Avec son fort pouvoir d’attraction, ses 32 500 habitants supplémentaires entre 2017 et 2023, son taux de chômage à 6%, sa diversité de secteurs d’activités, l’économie du Morbihan est performante. La dynamique est fragile. Faute de logements suffisamment nombreux, le département peine à recruter, aussi bien au Nord qu’en zone littorale. « Nous n’avons pas assez construit ; tout le monde en souffre », déplore Philippe Rouault, président de la Chambre de commerce et d’industrie. À la tête de l’entreprise Cité Marine (agroalimentaire) et de ses 2 000 salariés répartis sur 6 sites de production, Éric Le Hénaff abonde : « Construire une usine, ce n’est pas très compliqué mais recruter… L’embauche de cadres est assez facile car nous sommes dans une région attractive, près du golfe et de Carnac. Mais trouver des ouvriers ou des conducteurs de ligne… ».

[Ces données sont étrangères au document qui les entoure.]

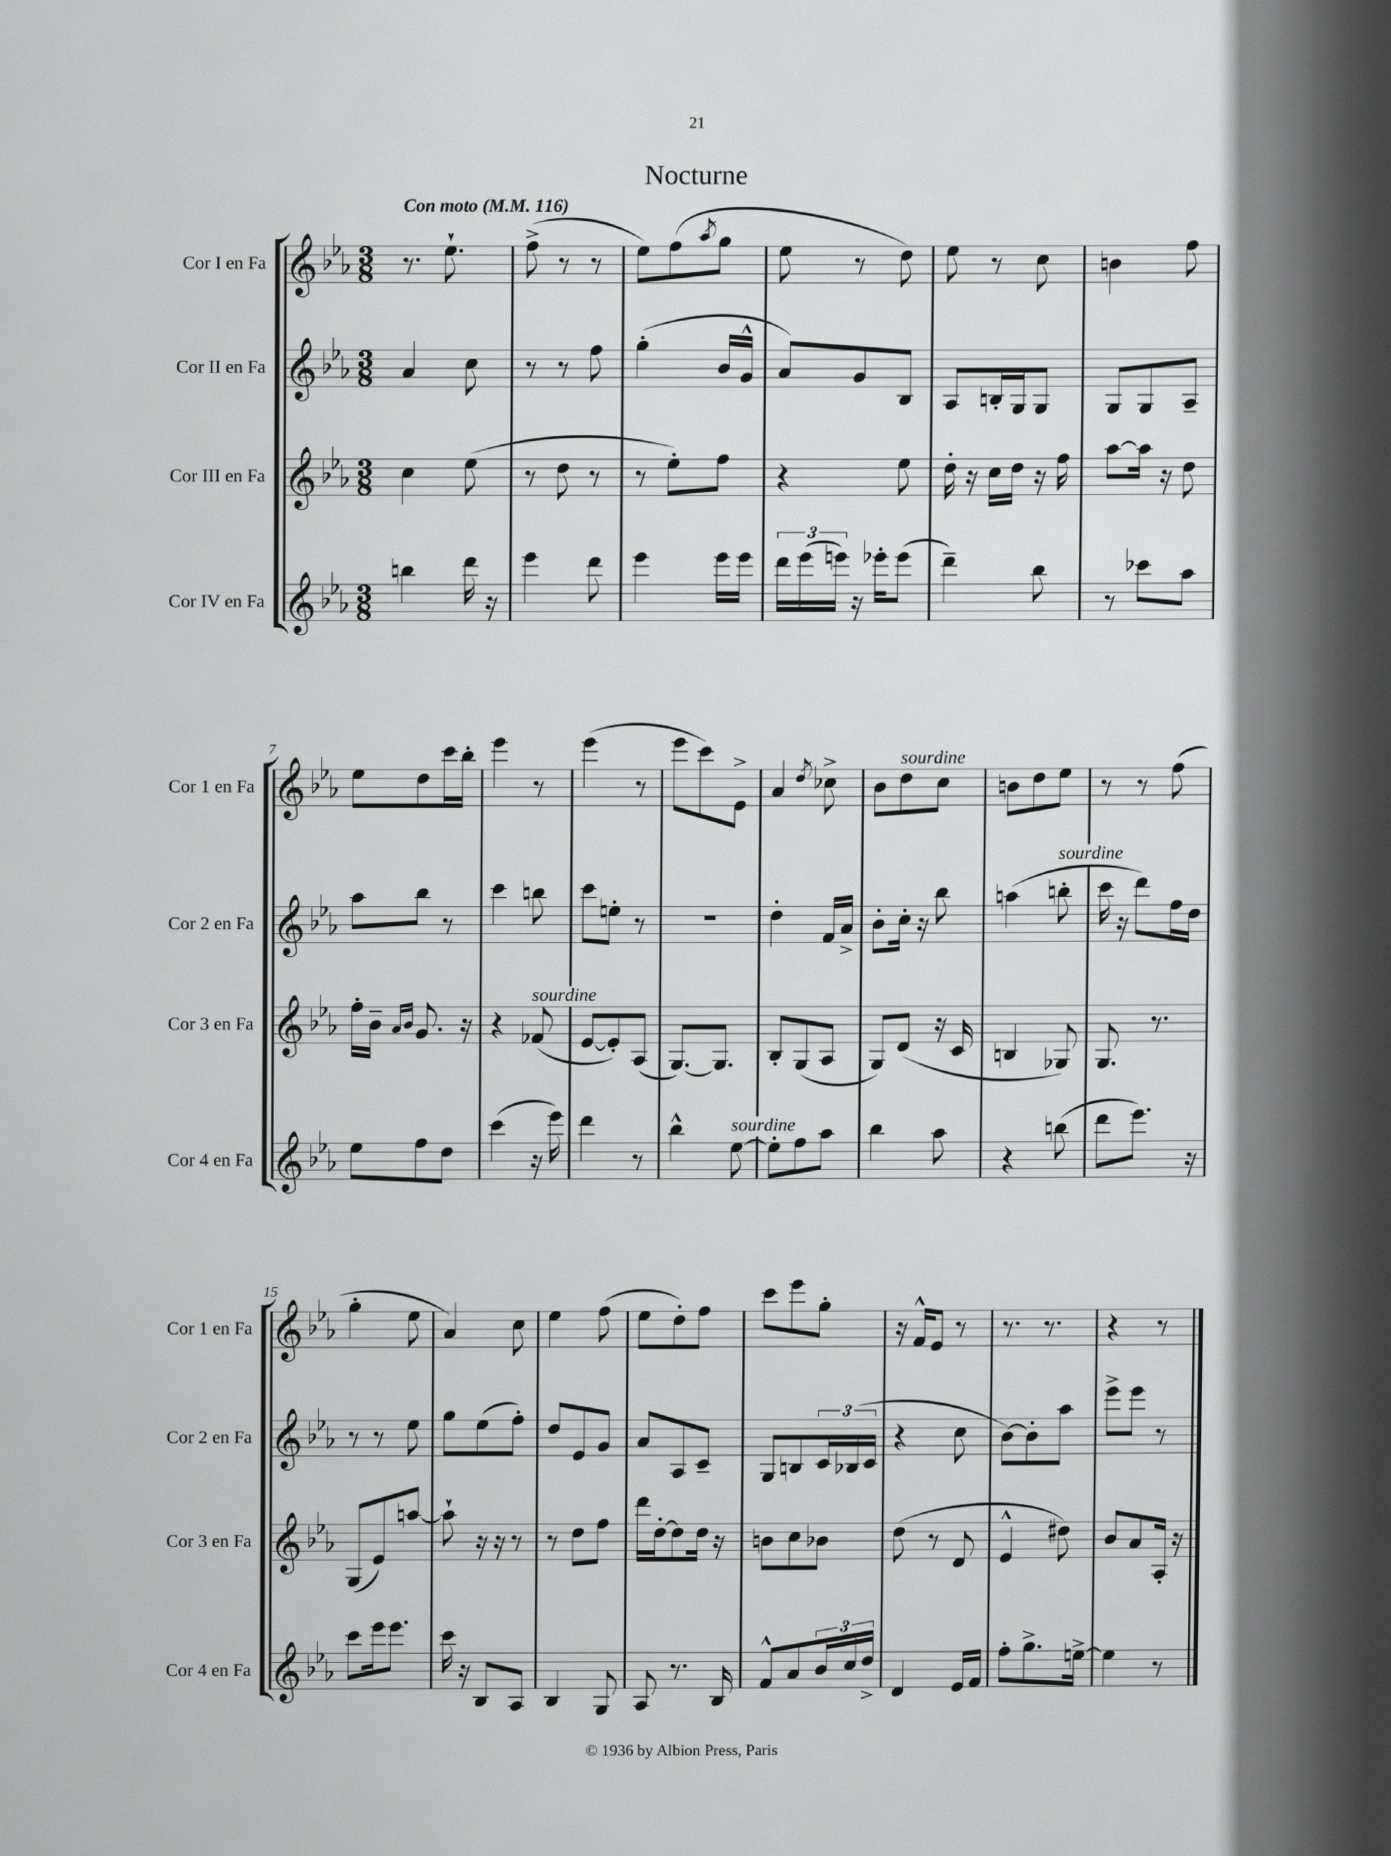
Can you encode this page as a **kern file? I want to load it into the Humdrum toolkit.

**kern	**kern	**kern	**kern
*part4	*part3	*part2	*part1
*staff4	*staff3	*staff2	*staff1
*I"Cor IV en Fa	*I"Cor III en Fa	*I"Cor II en Fa	*I"Cor I en Fa
*I'Cor 4 en Fa	*I'Cor 3 en Fa	*I'Cor 2 en Fa	*I'Cor 1 en Fa
*clefG2	*clefG2	*clefG2	*clefG2
*k[b-e-a-]	*k[b-e-a-]	*k[b-e-a-]	*k[b-e-a-]
*M3/8	*M3/8	*M3/8	*M3/8
*MM116	*MM116	*MM116	*MM116
=1	=1	=1	=1
!	!	!	!LO:TX:a:B:t=Con moto
4bbn\	4cc\	4a-/	8.r
.	.	.	8.ee-`\
16ddd\	(8ee-\	8cc\	.
16r	.	.	.
=2	=2	=2	=2
4eee-\	8r	8r	(8ff^\
.	8dd\	8r	8r
8ddd\	8r	8ff\	8r
=3	=3	=3	=3
4eee-\	8r	(4gg'\	8ee-\L)
.	8ee-'\L)	.	(8ff\
.	.	.	8qaa-/
16eee-\LL	8ff\J	16b-/LL	8gg\J
16eee-\JJ	.	16g^^/JJ	.
=4	=4	=4	=4
24ddd\LL	4r	8a-/L)	8ee-\
(24eee-\	.	.	.
24eeen\JJ)	.	.	.
16r	.	8g/	8r
16eee-X'\KL	.	.	.
(8eee-\J	8ee-\	8B-/J	8dd\)
=5	=5	=5	=5
4ddd~\)	16dd'\	8A-/L	8ee-\
.	16r	.	.
.	16cc\LL	16Bn'/L	8r
.	16dd\JJ	16G/J	.
8bb-\	16r	8G/J	8cc\
.	16ff\	.	.
=6	=6	=6	=6
8r	[8aa-\L	8G/L	4bn\
8ccc-X\L	16aa-\Jk]	8G/	.
.	16r	.	.
8aa-\J	8dd\	8A-~/J	8ff\
!!LO:LB:g=z
=7	=7	=7	=7
8ee-\L	16ff'\LL	8aa-\L	8ee-\L
.	16b-~\JJ	.	.
.	16qqa-/LL	.	.
.	16qqb-/JJ	.	.
8ff\	8.g/	8bb-\J	8dd\
8dd\J	.	8r	16ccc\L
.	16r	.	16bb-'\JJ
=8	=8	=8	=8
(4ccc\	4r	4ccc\	4eee-\
!	!LO:TX:a:i:t=sourdine	!	!
16r	(8f-X/	8bbn\	8r
16eee-\)	.	.	.
=9	=9	=9	=9
4ddd\	[8e-/L	8ccc\L	(4eee-\
.	8e-'/])	8een'\J	.
8r	(8A-/J	8r	8r
=10	=10	=10	=10
4bb-^^\	[8.G/L)	4.r	8eee-\L
.	.	.	8ccc\)
.	8.G/J]	.	.
!LO:TX:a:i:t=sourdine	!	!	!
[8ee-\	.	.	8e-^\J
=11	=11	=11	=11
8ee-'\L]	8B-'/L	4dd'\	4a-/
8ff\	(8G/	.	.
.	.	.	8qdd/
8aa-\J	8A-/J	16f/LL	8cc-X^\
.	.	16a-^/JJ	.
=12	=12	=12	=12
4bb-\	8G/L)	8b-'\L	8b-\L
!	!	!	!LO:TX:a:i:t=sourdine
.	(8d/J	16cc'\Jk	8dd\
.	.	16r	.
8aa-\	16r	8bb-\	8cc\J
.	16c/	.	.
=13	=13	=13	=13
4r	4Bn/	(4aan\	8bn\L
.	.	.	8dd\
!	!	!LO:TX:a:i:t=sourdine	!
(8bbn\	8G-X/)	8bbn'\	8ee-\J
=14	=14	=14	=14
8ddd\L	8.G/	16ccc\	8r
.	.	16r	.
8.eee-\J)	.	8ddd\L)	8r
.	8.r	.	.
.	.	16ff\L	(8ff\
16r	.	16dd\JJ	.
!!LO:LB:g=z
=15	=15	=15	=15
8ccc\L	(8G/L	8r	4gg'\
16eee-\k	8e-/)	8r	.
8.eee-\J	.	.	.
.	[8aan/J	8ee-\	8ee-\
=16	=16	=16	=16
16ccc\	8aa`\]	8gg\L	4a-/)
16r	.	.	.
8B-/L	16r	(8ee-\	.
.	16r	.	.
8A-/J	8r	8ff'\J)	8cc\
=17	=17	=17	=17
4B-/	8r	8dd/L	4ee-\
.	8dd\L	8e-/	.
8G/	8ff\J	8g/J	(8ff\
=18	=18	=18	=18
8A-/	16ddd\LL	8a-/L	8ee-\L
.	[16dd'\J	.	.
8.r	8dd\]	8A-/	8dd'\)
.	16dd\Jk	8c~/J	8ff\J
16B-/	16r	.	.
=19	=19	=19	=19
8f^^/L	8bn\L	8G/L	8ccc\L
8a-/	8cc\	8Bn/	8eee-\
24b-/L	8b-X\J	24c/L	8gg'\J
24cc/	.	(24B-X/	.
24dd^/JJ	.	24c/JJ	.
=20	=20	=20	=20
4d/	(8dd\	4r	16r
.	.	.	16f^^/KL
.	8r	.	8e-/J
16e-/LL	8d/	8cc\	8r
16f/JJ	.	.	.
=21	=21	=21	=21
8ff'\L	4e-^^/	[8b-\L)	8.r
8.gg^\	.	8b-'\]	.
.	.	.	8.r
.	8dd#X\)	8aa-\J	.
[16een^\Jk	.	.	.
=22	=22	=22	=22
4ee\]	8b-/L	8eee-^\L	4r
.	8a-/	8eee-\J	.
8r	16A-'/Jk	8r	8r
.	16r	.	.
==	==	==	==
*-	*-	*-	*-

Le diocèse a des biens immobiliers vides
Près de 50 % du budget dans le logement
Il s’agit, selon lui d’un problème nouveau. « Le logement pèse de plus en plus dans le budget des ménages. Le reste à vivre est trop faible. L’augmentation des familles monoparentales n’arrange rien ; elle décuple les besoins de logement, déjà rares ». Les salaires, dans le domaine d’activité, ne sont pas toujours élevés. Le loyer grève jusqu’à la moitié du budget quand il ne devrait pas dépasser 30 %. Sur le site de Plumelin, des investissements récents ont été réalisés, avec en corollaire, l’embauche de 80 salariés. « Pour 15 d’entre eux, l’entreprise est intervenue afin de trouver un logement ». Le chef d’entreprise l’assure : « Certains dorment dans leur voiture et on ne le sait pas tout de suite car ils en ont honte. Nous essayons de trouver des solutions, mais il y a des limites car ce n’est pas notre métier ».
Le diocèse sollicité
Philippe Rouault, président de la CCI, avance une solution. « Le diocèse et les congrégations religieuses ont beaucoup de biens immobiliers vides, répartis sur l’ensemble du département. Ils veulent rester propriétaires mais ne seraient pas défavorables à des rénovations financées par des entreprises qui auraient un droit d’usage sur du moyen ou long terme ». Plusieurs centaines de logements deviendraient, de fait, disponibles. Problème : le lien entre le contrat de location et le contrat de travail. En cas de départ volontaire ou de licenciement du salarié, il devrait être contraint de quitter rapidement le logement. « Le sénateur Yves Bleunven travaille sur ce dossier », indique le président. « J’ai moi-même évoqué le sujet avec le ministre du logement lors de sa récente visite à Grand-Champ. Ça existe chez les militaires ». Une issue favorable du dossier permettrait aussi, selon lui, à des personnes âgées, propriétaires de logement vides, de bénéficier du dispositif. « Ils n’ont pas l’énergie ou les moyens financiers de rénover leurs biens. Une telle opération le leur permettrait. Dans ce cas, on peut parler d’un gisement possible d’un millier d’habitations ». Le maintien de l’industrie est, pour lui, à ce prix.
Bernard Laurent
Travailler avec une plate-forme de mobilité du Pays de Lorient
La problématique de la mobilité des salariés, en partie liée au logement, a également été évoquée lors des vœux des Chambres consulaires. « Sur le site de Cité Marine de Kervignac, nous avons 250 collaborateurs supplémentaires depuis 2017 », indique Éric Le Hénaff, le directeur. « Certains n’ont pas de permis ou de voiture. Nous travaillons donc avec deux associations de covoiturage. Ty Mouv, une plate-forme de mobilité du Pays de Lorient, offre une solution à une vingtaine de nos salariés résidents à Lorient, à une dizaine de kilomètres du site. L’entreprise participe au financement mais la pérennité de ce type d’associations est toujours fragile ». Cité Marine propose également une crèche à horaires atypiques, ouverte très tôt pour répondre au rythme des 3 x 8 heures. « Nous envisageons d’en ouvrir sur deux autres sites de production ». Preuve que le dispositif répond à une demande.